What I did to attempt to recreate this situation in a reproducible manner.

(1) Created a 200GB logical volume on a Fedora 24 host:

$ sudo lvcreate -L 200G -n bz1359325-btrfs vg
  Logical volume "bz1359325-btrfs" created.

(2) Formatted it with btrfs, all default options:

$ sudo mkfs.btrfs /dev/vg/bz1359325-btrfs
btrfs-progs v4.5.2
See http://btrfs.wiki.kernel.org for more information.

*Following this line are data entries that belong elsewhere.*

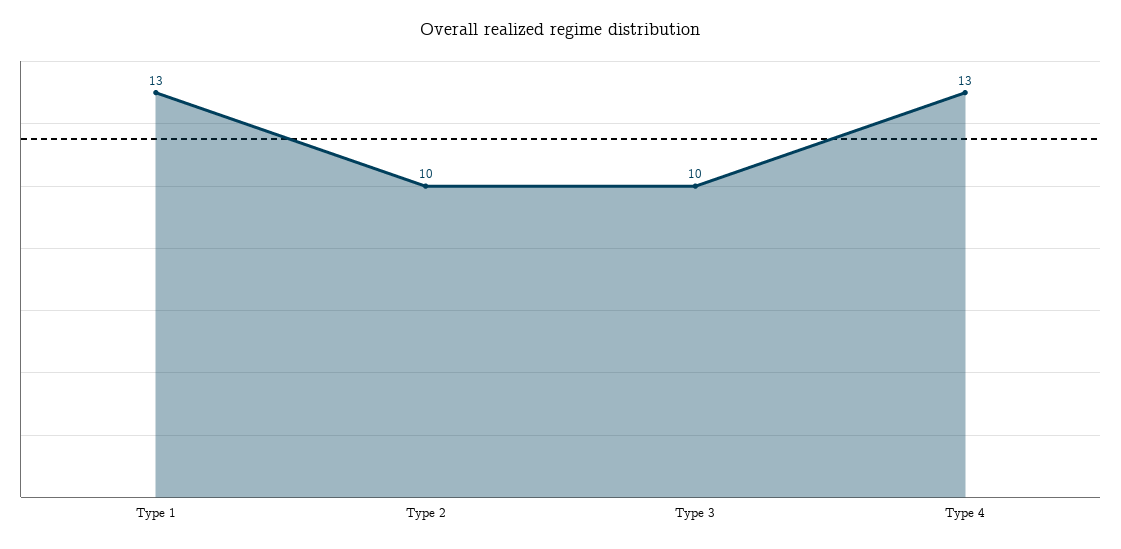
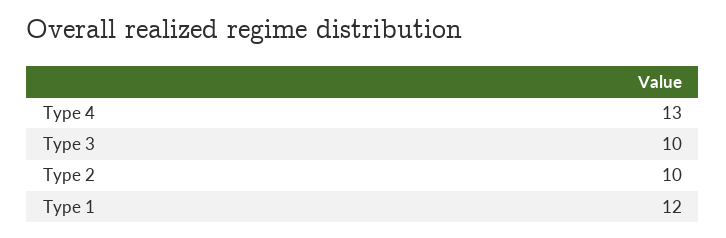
  {
-   "Type 1": 13,
+   "Type 1": 12,
    "Type 2": 10,
    "Type 3": 10,
    "Type 4": 13
  }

Label:              (null)
UUID:               c941bb1b-f8b0-482a-977a-1df47b5225bb
Node size:          16384
Sector size:        4096
Filesystem size:    200.00GiB
Block group profiles:
  Data:             single            8.00MiB
  Metadata:         DUP               1.01GiB
  System:           DUP              12.00MiB
SSD detected:       no
Incompat features:  extref, skinny-metadata
Number of devices:  1
Devices:
   ID        SIZE  PATH
    1   200.00GiB  /dev/vg/bz1359325-btrfs

(3) Mounted it up:

$ mkdir /tmp/mnt
$ sudo mount /dev/vg/bz1359325-btrfs /tmp/mnt

(4) Create 2 x qcow2 nocow files:

$ sudo qemu-img create -f qcow2 -o nocow=on /tmp/mnt/disk1.qcow2 50G 
Formatting '/tmp/mnt/disk1.qcow2', fmt=qcow2 size=53687091200 encryption=off cluster_size=65536 lazy_refcounts=off refcount_bits=16 nocow=on
$ sudo qemu-img create -f qcow2 -o nocow=on /tmp/mnt/disk2.qcow2 50G 
Formatting '/tmp/mnt/disk2.qcow2', fmt=qcow2 size=53687091200 encryption=off cluster_size=65536 lazy_refcounts=off refcount_bits=16 nocow=on

(5) Used the attached guestfs script to format and hammer these disks
with writes.  Note this uses virtio-scsi, not virtio-blk.

$ sudo /tmp/bz1359325.pl

Comment 4 Cole Robinson 2016-07-26 21:10:08 UTC
So bug 1359324 determined that the corruption is due to user error causing qemu to write to the same backing file. Ending up with a 37 Petabyte sparse file certainly sounds strange but maybe we just chalk it up to the unpredictability of simultaneously writing to a single disk image?

Of course the qemu crash in bug 1359324 should be investigated

Comment 5 Chris Murphy 2016-07-26 21:29:42 UTC
I've tried reproducing this but it never grows beyond the qemu-img create specified size. For now this could be closed with insufficient data I guess.